* About this exercise:
Retype the opening lines of the data exactly, stopping after the line that contains "I use on my". Skip every picture.

* Given records:
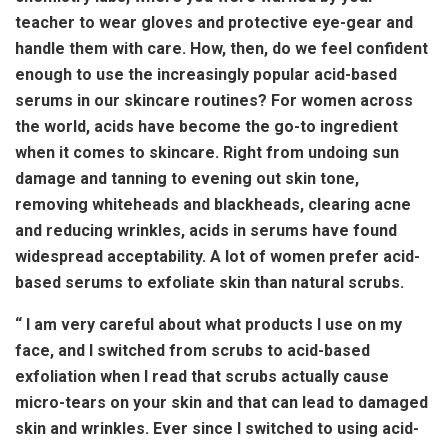
teacher to wear gloves and protective eye-gear and
handle them with care. How, then, do we feel confident
enough to use the increasingly popular acid-based
serums in our skincare routines? For women across
the world, acids have become the go-to ingredient
when it comes to skincare. Right from undoing sun
damage and tanning to evening out skin tone,
removing whiteheads and blackheads, clearing acne
and reducing wrinkles, acids in serums have found
widespread acceptability. A lot of women prefer acid-
based serums to exfoliate skin than natural scrubs.
“ I am very careful about what products I use on my
face, and I switched from scrubs to acid-based
exfoliation when I read that scrubs actually cause
micro-tears on your skin and that can lead to damaged
skin and wrinkles. Ever since I switched to using acid-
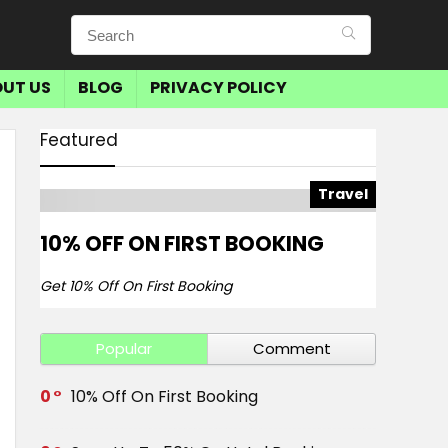
UT US
BLOG
PRIVACY POLICY
Featured
Travel
10% OFF ON FIRST BOOKING
Get 10% Off On First Booking
Popular
Comment
0
10% Off On First Booking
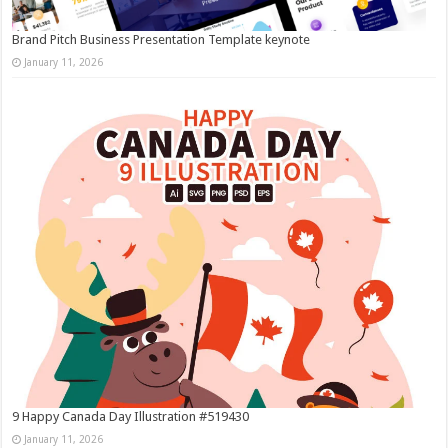
Brand Pitch Business Presentation Template keynote
January 11, 2026
9 Happy Canada Day Illustration #519430
January 11, 2026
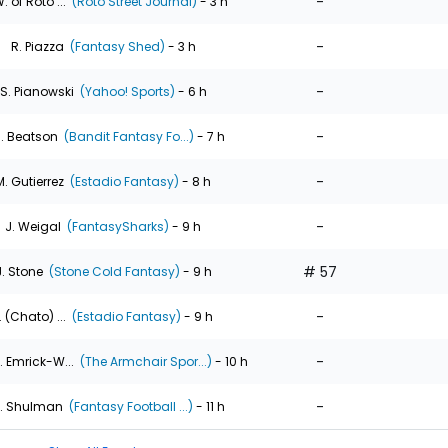
-
. of Roto ...
(Roto Street Journal)
- 3 h
-
R. Piazza
(Fantasy Shed)
- 3 h
-
S. Pianowski
(Yahoo! Sports)
- 6 h
-
. Beatson
(Bandit Fantasy Fo...)
- 7 h
-
M. Gutierrez
(Estadio Fantasy)
- 8 h
-
J. Weigal
(FantasySharks)
- 9 h
# 57
J. Stone
(Stone Cold Fantasy)
- 9 h
-
. (Chato) ...
(Estadio Fantasy)
- 9 h
-
. Emrick-W...
(The Armchair Spor...)
- 10 h
-
. Shulman
(Fantasy Football ...)
- 11 h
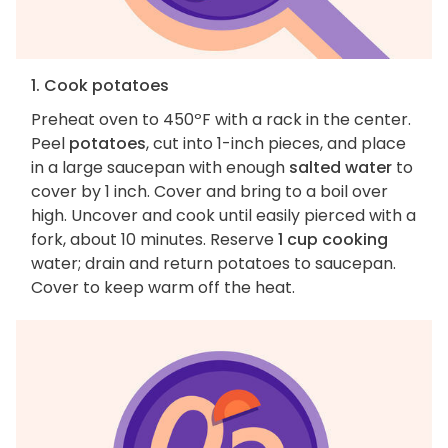
1. Cook potatoes
Preheat oven to 450ºF with a rack in the center.
Peel
potatoes
, cut into 1-inch pieces, and place
in a large saucepan with enough
salted water
to
cover by 1 inch. Cover and bring to a boil over
high. Uncover and cook until easily pierced with a
fork, about 10 minutes. Reserve
1 cup cooking
water; drain and return potatoes to saucepan.
Cover to keep warm off the heat.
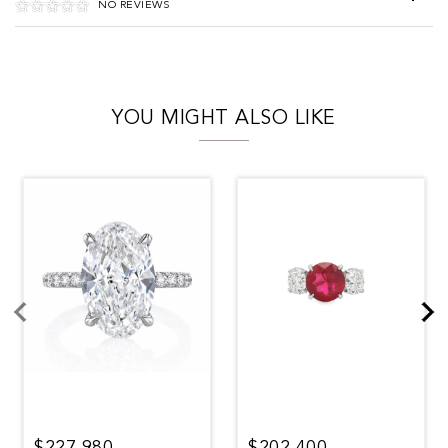
NO REVIEWS
YOU MIGHT ALSO LIKE
$227,980
$202,400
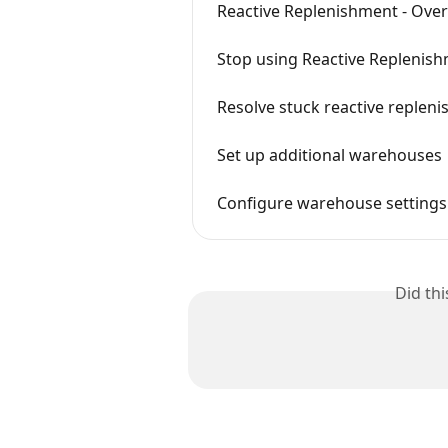
Reactive Replenishment - Ove
Stop using Reactive Replenis
Resolve stuck reactive replen
Set up additional warehouses
Configure warehouse settings 
Did th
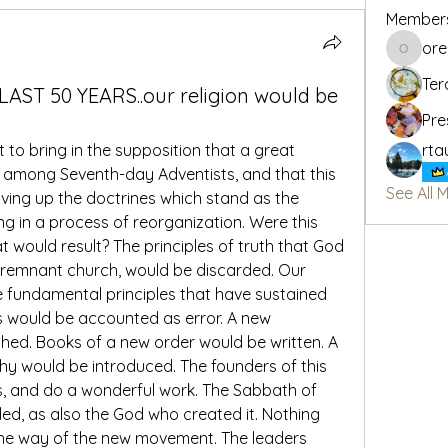
Member
or
oregon_
Ter
 LAST 50 YEARS..our religion would be
Pre
to bring in the supposition that a great 
rta
 among Seventh-day Adventists, and that this 
See All 
iving up the doctrines which stand as the 
ing in a process of reorganization. Were this 
 would result? The principles of truth that God 
 remnant church, would be discarded. Our 
 fundamental principles that have sustained 
rs would be accounted as error. A new 
hed. Books of a new order would be written. A 
phy would be introduced. The founders of this 
s, and do a wonderful work. The Sabbath of 
ded, as also the God who created it. Nothing 
the way of the new movement. The leaders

* Written answer:
teacher to wear gloves and protective eye-gear and
handle them with care. How, then, do we feel confident
enough to use the increasingly popular acid-based
serums in our skincare routines? For women across
the world, acids have become the go-to ingredient
when it comes to skincare. Right from undoing sun
damage and tanning to evening out skin tone,
removing whiteheads and blackheads, clearing acne
and reducing wrinkles, acids in serums have found
widespread acceptability. A lot of women prefer acid-
based serums to exfoliate skin than natural scrubs.
“ I am very careful about what products I use on my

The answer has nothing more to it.